The outlet has not revealed where it obtained the documents, which it said include “thousands of pages of emails and schedules from 2013 to 2017”. It said it could not verify that the scheduled meetings took place, but said some documents “provided new details about how often or where the people met with Epstein, and the kinds of favors Epstein did for them”.

Separately, the Virgin Islands lawsuit claiming that JP Morgan and Deutsche Bank knowingly benefited from participating in Epstein’s sex-trafficking venture is producing new claims of sexual misconduct.

Last week, Judge Jed Rakoff overseeing the lawsuit said the court would hear claims brought by one Epstein victim that Staley “used aggressive force in his sexual assault of her” and had told the second woman “that he had Epstein’s permission to do what he wanted to her”. Staley, 66, has admitted a friendship with Epstein but has denied participating in sexual assaults on women trafficked by Epstein.
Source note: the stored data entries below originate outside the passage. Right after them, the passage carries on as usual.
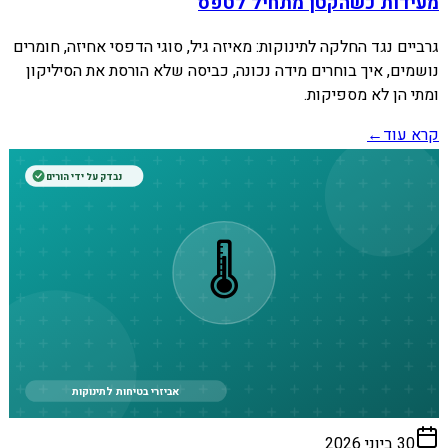
מעידות כשהקטן מתחיל לטפס
גרביים נגד החלקה לתינוקות: מאיזה גיל, סוגי הדפסי אחיזה, חומרים
נושמים, איך בוחרים מידה נכונה, כביסה שלא הורסת את הסיליקון
ומתי הן לא מספיקות.
קרא עוד
←
נבדק על ידי הורים
🌡️
אביזרי בטיחות לתינוקות
30 ביוני 2026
Revelations around Epstein’s connections are, in a sense, repeats of what Christine Pelosi, daughter of former House speaker Nancy Pelosi, tweeted soon after Epstein was arrested on 9 July 2019: “This Epstein case is horrific and the young women deserve justice. It is quite likely that some of our faves are implicated but we must follow the facts and let the chips fall where they may – whether on Republicans or Democrats.”

Most of the people named in the Journal stories and in the lawsuits have said they visited Epstein for reasons related to his wealth – to raise money for charitable causes or associated philanthropic projects. A spokesperson for the CIA told the outlet that director Burns had met Epstein on three occasions when he was deputy secretary of state to seek “general advice on transition to the private sector”.

Likewise, Ruemmler said via her employer, Goldman Sachs, that Epstein introduced her to potential clients, including Bill Gates. “I regret ever knowing Jeffrey Epstein,” Ruemmler told the Journal.

When 94-year-old Noam Chomsky was asked about his relationship with Epstein, he responded: “First response is that it is none of your business. Or anyone’s. Second is that I knew him and we met occasionally.” Lawrence Summers said he “deeply regrets being in contact with Epstein after his conviction”.

A friend of Epstein’s for over 30 years theorizes that the release of the financier’s schedules now is part of an effort to discredit the intelligence services and Democrats that predominantly feature in the Journal’s Epstein reports. “No matter how you add it all up, they’re try to link a lot of today’s Democrat operatives to Jeffrey Epstein because it’s bad PR,” they said.

But Epstein’s thirst for influence continues to spread poison to anyone who came into contact with him. That looks unlikely to stop. “He always wanted to surround himself with pseudo-scientific crowd of very important people.”

“He used people from different fields to impress someone he wanted to get to. He got to Gates through his scientific adviser Boris Nikolic and then pitched him an idea to set up a foundation to support his global health foundation. How he’d use them, he’d figure out later on. An opportunity would present itself.”

• This article was amended on 8 May 2023. Ehud Barak is a former prime minister of Israel, not president as an earlier version said.